Já na década de 1970, os EUA e a União Soviética fecharam pactos de desarmamento nuclear, entre eles o Tratado sobre Mísseis Antibalísticos (ABM), de 1972, do qual Washington se retirou unilateralmente em 2002. Em 2019, sob a gestão do ex-presidente Donald Trump, o mesmo aconteceu com o Tratado de Forças Nucleares de Alcance Intermediário (INF).
No ano seguinte, Trump anunciou a saída do Tratado de Céus Abertos, que permitia voos de esclarecimento como medida para estabelecimento de confiança mútua.
Desta forma, o New Start é o último remanescente dessa linha de acordos bilaterais de desarmamento nuclear entre as duas potências.
Qual o futuro do New Start?
O ministro russo do Exterior, Serguei Lavrov, queixou-se em 2022 de que Washington não propôs novas negociações para a continuidade do acordo após 2026. Biden, por outro lado, afirmou que seu governo estaria pronto a negociações sobre um acordo subsequente.
No entanto, a guerra russa contra a Ucrânia mudou o cenário e, agora os EUA acreditam que a China também deveria participar de um eventual pacto pós-New Start.

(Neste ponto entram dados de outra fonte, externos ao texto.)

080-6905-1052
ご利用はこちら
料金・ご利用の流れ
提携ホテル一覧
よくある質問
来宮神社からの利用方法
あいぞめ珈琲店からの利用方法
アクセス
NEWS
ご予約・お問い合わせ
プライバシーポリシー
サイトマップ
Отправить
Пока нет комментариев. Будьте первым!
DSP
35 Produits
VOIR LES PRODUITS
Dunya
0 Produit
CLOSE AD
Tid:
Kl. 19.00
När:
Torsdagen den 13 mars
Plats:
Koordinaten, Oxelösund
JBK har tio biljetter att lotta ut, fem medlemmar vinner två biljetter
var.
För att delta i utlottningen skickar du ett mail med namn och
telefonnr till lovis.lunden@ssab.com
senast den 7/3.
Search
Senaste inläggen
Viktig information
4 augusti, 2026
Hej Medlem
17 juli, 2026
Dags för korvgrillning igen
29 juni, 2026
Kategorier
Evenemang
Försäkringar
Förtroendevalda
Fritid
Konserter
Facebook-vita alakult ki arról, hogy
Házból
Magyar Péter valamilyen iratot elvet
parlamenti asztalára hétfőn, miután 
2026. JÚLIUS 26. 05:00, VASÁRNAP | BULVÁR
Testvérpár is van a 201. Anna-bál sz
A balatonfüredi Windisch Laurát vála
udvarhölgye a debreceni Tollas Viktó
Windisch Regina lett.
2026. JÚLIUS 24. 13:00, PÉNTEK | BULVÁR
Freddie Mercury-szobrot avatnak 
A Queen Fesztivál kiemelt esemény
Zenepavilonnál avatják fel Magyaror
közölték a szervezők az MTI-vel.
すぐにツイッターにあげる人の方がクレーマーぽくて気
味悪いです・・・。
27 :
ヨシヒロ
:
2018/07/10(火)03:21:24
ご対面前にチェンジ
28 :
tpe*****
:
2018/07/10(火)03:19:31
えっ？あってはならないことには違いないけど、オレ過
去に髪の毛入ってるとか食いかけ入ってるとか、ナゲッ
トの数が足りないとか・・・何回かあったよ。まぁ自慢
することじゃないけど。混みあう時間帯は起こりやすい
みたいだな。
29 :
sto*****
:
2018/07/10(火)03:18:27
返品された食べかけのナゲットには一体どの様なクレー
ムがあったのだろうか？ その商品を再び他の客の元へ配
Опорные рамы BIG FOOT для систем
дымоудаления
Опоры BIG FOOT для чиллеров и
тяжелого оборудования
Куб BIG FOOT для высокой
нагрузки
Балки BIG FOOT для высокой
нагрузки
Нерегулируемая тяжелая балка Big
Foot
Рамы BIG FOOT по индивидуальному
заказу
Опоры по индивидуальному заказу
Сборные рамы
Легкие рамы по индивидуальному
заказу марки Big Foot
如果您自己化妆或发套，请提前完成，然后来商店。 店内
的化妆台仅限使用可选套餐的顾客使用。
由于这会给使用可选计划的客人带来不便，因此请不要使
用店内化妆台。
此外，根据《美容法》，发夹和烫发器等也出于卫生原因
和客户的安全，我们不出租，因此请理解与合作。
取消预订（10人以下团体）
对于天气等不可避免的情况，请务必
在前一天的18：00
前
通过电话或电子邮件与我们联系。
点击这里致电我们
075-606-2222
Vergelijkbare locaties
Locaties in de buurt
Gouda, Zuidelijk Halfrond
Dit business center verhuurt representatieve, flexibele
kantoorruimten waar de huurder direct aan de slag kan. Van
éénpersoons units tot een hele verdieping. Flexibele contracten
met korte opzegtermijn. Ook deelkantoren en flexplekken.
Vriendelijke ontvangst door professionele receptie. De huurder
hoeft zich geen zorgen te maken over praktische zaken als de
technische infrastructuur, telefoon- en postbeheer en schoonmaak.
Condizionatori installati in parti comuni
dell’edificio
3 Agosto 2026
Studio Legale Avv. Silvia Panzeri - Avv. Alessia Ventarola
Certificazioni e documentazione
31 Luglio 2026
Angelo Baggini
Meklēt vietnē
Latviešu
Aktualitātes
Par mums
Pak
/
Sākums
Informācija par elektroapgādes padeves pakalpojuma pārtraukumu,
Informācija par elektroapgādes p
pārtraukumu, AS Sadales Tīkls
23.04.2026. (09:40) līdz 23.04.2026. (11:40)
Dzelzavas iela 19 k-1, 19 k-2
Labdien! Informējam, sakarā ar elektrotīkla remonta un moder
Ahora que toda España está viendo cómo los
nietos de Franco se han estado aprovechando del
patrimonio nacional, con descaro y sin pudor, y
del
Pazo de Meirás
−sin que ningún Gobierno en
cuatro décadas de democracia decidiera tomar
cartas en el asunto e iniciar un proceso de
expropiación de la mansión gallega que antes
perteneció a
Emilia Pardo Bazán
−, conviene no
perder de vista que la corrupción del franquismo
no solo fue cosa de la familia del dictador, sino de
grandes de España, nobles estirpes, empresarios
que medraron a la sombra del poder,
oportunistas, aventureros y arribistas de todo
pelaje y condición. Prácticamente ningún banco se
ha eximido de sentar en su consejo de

O arsenal atômico chinês é muito menor do que o dos Estados Unidos e da Rússia. Em seu relatório anual de 2022, o instituto de pesquisas para a paz Sipri, de Estocolmo, estimou em 350 o total de ogivas da China.
Contudo, o país ganha terreno rapidamente e – em meio às apreensões ocidentais de que Pequim invada Taiwan – Biden está muito interessado em envolver a potência asiática nas negociações de desarmamento.
A China rejeita a proposta, do mesmo modo que Moscou. No passado, os russos argumentaram que, nesse caso, também teriam que ser incluídos no acordo países como França e Reino Unido, que totalizam quase 500 ogivas.